One of the challenges we expect to face during this 1700-mile move, is transporting and re-acclimating our eight year old Doberman. Elvis, aka “the Bear” or “the Beastie”, is king of his domain here on Huntingdon Street. He knows and surveys every nook and cranny of his yard and his neighborhood. Every day of his life is a routine:
Morning: wake up, stretch, shake, eat, go for a walk, and catch the Frisbees
Afternoon: sleep, patrol the yard for squirrels, bark at anyone and everyone that walks by, sleep
Evenings: Come inside, eat, and sleep
Deviations from the routine are not acceptable and will be retaliated against by all available means, including whining, waking everyone in the middle of the night, eating random items that can only be surgically removed, and pouting and refusing food. Again, deviations from the routine will not be tolerated.
So you can imagine, Dave and I are both plotting the easiest way to transition the Beastie to his new digs without having to face the repercussions of his inability to adjust to new situations. We plan to do this trip in three days. Elvis will suck it up and ride in the car for one day, but two days of travel will likely be too much. Cue the tranquilizers. At the end of day two, we hope to be in Council Bluffs and spend some time with Jenny’s parents. Ideally, Elvis can run around a bit and detach his pea-brain from the old routine. Finally, we will make the final 8-hour journey to Hoten Holler, hopefully sans tranquilizers.

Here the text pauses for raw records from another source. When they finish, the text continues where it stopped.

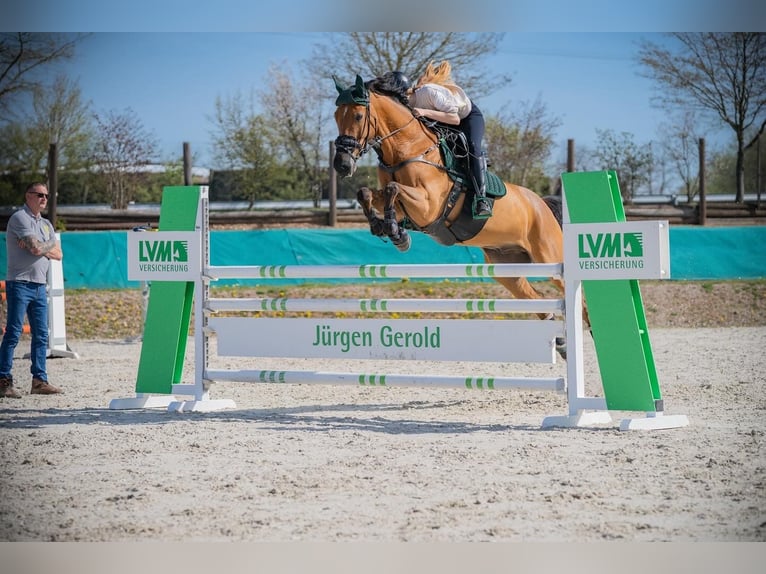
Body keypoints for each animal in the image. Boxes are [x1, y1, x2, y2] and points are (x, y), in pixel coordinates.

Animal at [332, 75, 579, 344]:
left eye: (358, 116)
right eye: (336, 116)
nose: (341, 165)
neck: (407, 149)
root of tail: (541, 203)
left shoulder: (428, 206)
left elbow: (392, 188)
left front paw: (396, 233)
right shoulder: (410, 207)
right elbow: (366, 193)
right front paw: (385, 227)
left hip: (550, 259)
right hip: (507, 268)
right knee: (537, 302)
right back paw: (561, 343)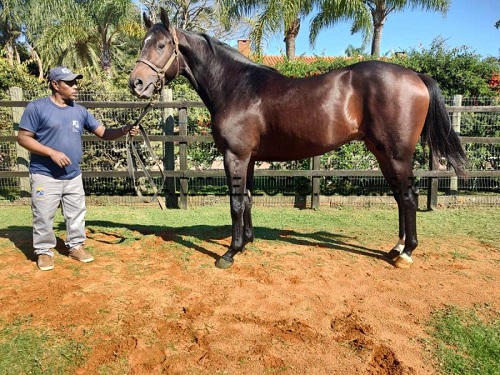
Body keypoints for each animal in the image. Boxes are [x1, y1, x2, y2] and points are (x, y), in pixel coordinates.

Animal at [128, 8, 464, 270]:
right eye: (143, 44)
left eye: (161, 45)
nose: (136, 83)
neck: (236, 86)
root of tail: (416, 76)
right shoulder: (249, 158)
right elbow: (247, 199)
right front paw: (247, 242)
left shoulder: (234, 155)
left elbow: (236, 202)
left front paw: (230, 253)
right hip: (382, 153)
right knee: (399, 196)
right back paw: (396, 248)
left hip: (396, 153)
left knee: (409, 196)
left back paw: (406, 253)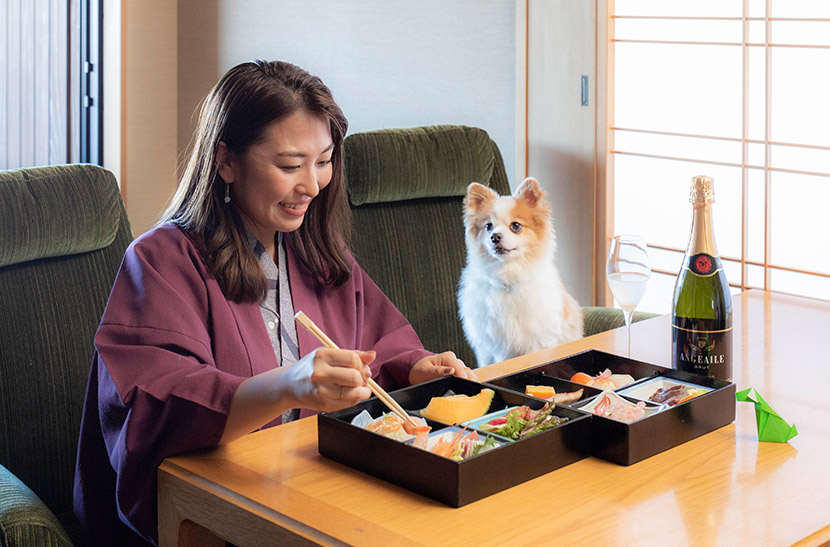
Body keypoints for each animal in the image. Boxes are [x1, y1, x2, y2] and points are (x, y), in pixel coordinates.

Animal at [456, 178, 584, 368]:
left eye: (515, 226)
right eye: (488, 226)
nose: (495, 236)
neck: (507, 277)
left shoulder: (538, 341)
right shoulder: (489, 348)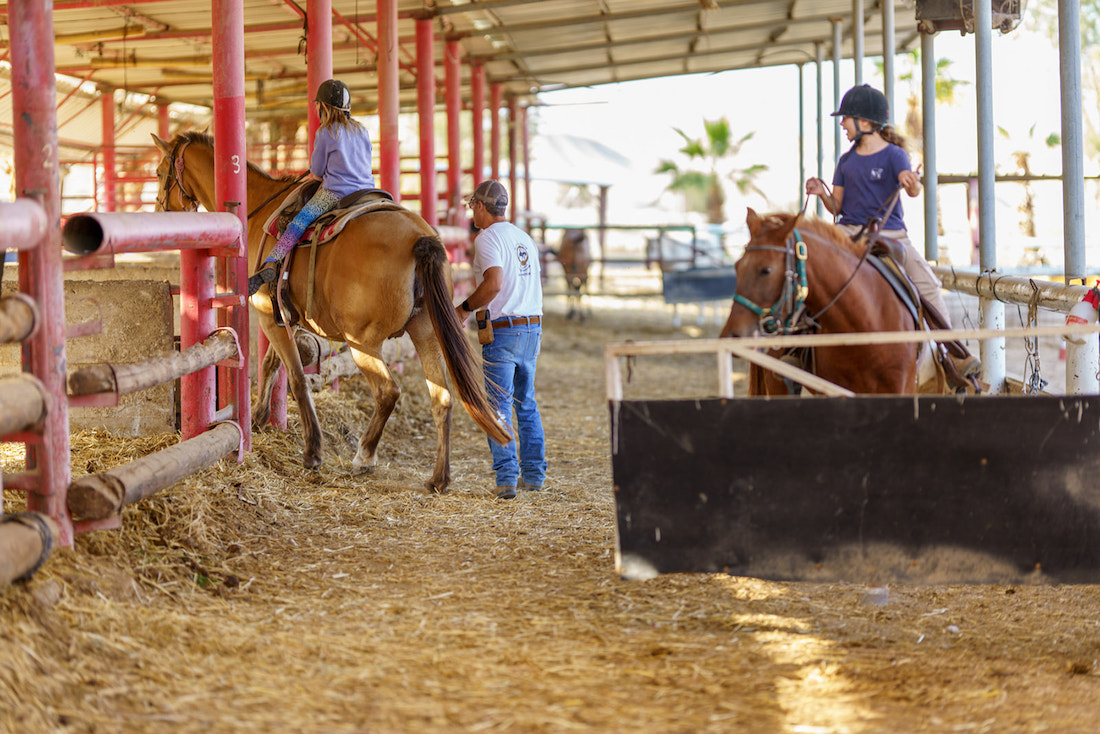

We hope he will be delighted to see how much his playground has expanded, but there are new dangers in the Black Hills. Apparently, we are not only right in the center of the Elk Capitol of South Dakota, but also prime mountain lion hunting ground. Additionally, new wildlife not to be chased includes porcupine, coyote, and rattlesnakes. In a perfect world, Elvis will never have to be leashed again, but likely, a long lead will be needed until he figures out the lay of the land.